Repeat each record exactly. Any picture gets left out.

[Data in this exercise]

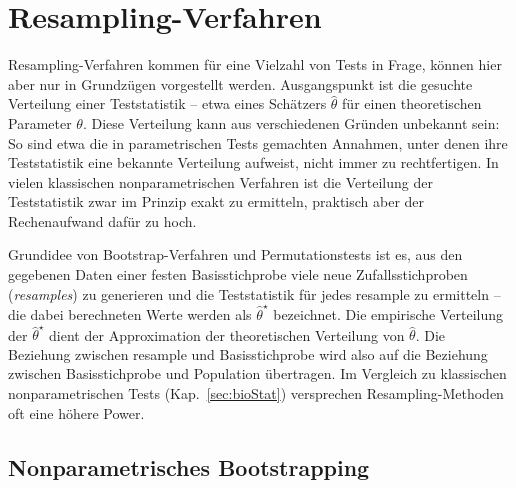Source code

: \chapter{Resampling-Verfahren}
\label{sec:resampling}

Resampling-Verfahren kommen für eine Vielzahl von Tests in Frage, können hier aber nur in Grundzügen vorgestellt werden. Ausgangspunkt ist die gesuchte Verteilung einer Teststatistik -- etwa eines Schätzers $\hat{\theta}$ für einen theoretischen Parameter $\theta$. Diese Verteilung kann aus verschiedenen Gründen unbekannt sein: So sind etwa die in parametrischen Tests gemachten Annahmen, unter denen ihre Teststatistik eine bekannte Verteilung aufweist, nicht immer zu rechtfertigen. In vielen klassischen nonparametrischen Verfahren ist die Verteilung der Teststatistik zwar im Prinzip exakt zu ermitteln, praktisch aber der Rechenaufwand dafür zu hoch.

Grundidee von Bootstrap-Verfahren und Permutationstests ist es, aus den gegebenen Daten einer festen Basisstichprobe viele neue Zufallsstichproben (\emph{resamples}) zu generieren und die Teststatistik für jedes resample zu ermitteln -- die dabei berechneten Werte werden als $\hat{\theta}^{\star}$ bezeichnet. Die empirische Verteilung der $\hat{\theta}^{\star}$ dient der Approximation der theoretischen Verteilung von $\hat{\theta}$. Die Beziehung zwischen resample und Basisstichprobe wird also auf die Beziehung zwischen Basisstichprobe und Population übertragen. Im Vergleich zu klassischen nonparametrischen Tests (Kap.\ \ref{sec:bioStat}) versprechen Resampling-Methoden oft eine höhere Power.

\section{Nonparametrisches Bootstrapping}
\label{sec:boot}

[/Data in this exercise]

- _Solution_
Source code

: \chapter{Resampling-Verfahren}
\label{sec:resampling}

Resampling-Verfahren kommen für eine Vielzahl von Tests in Frage, können hier aber nur in Grundzügen vorgestellt werden. Ausgangspunkt ist die gesuchte Verteilung einer Teststatistik -- etwa eines Schätzers $\hat{\theta}$ für einen theoretischen Parameter $\theta$. Diese Verteilung kann aus verschiedenen Gründen unbekannt sein: So sind etwa die in parametrischen Tests gemachten Annahmen, unter denen ihre Teststatistik eine bekannte Verteilung aufweist, nicht immer zu rechtfertigen. In vielen klassischen nonparametrischen Verfahren ist die Verteilung der Teststatistik zwar im Prinzip exakt zu ermitteln, praktisch aber der Rechenaufwand dafür zu hoch.

Grundidee von Bootstrap-Verfahren und Permutationstests ist es, aus den gegebenen Daten einer festen Basisstichprobe viele neue Zufallsstichproben (\emph{resamples}) zu generieren und die Teststatistik für jedes resample zu ermitteln -- die dabei berechneten Werte werden als $\hat{\theta}^{\star}$ bezeichnet. Die empirische Verteilung der $\hat{\theta}^{\star}$ dient der Approximation der theoretischen Verteilung von $\hat{\theta}$. Die Beziehung zwischen resample und Basisstichprobe wird also auf die Beziehung zwischen Basisstichprobe und Population übertragen. Im Vergleich zu klassischen nonparametrischen Tests (Kap.\ \ref{sec:bioStat}) versprechen Resampling-Methoden oft eine höhere Power.

\section{Nonparametrisches Bootstrapping}
\label{sec:boot}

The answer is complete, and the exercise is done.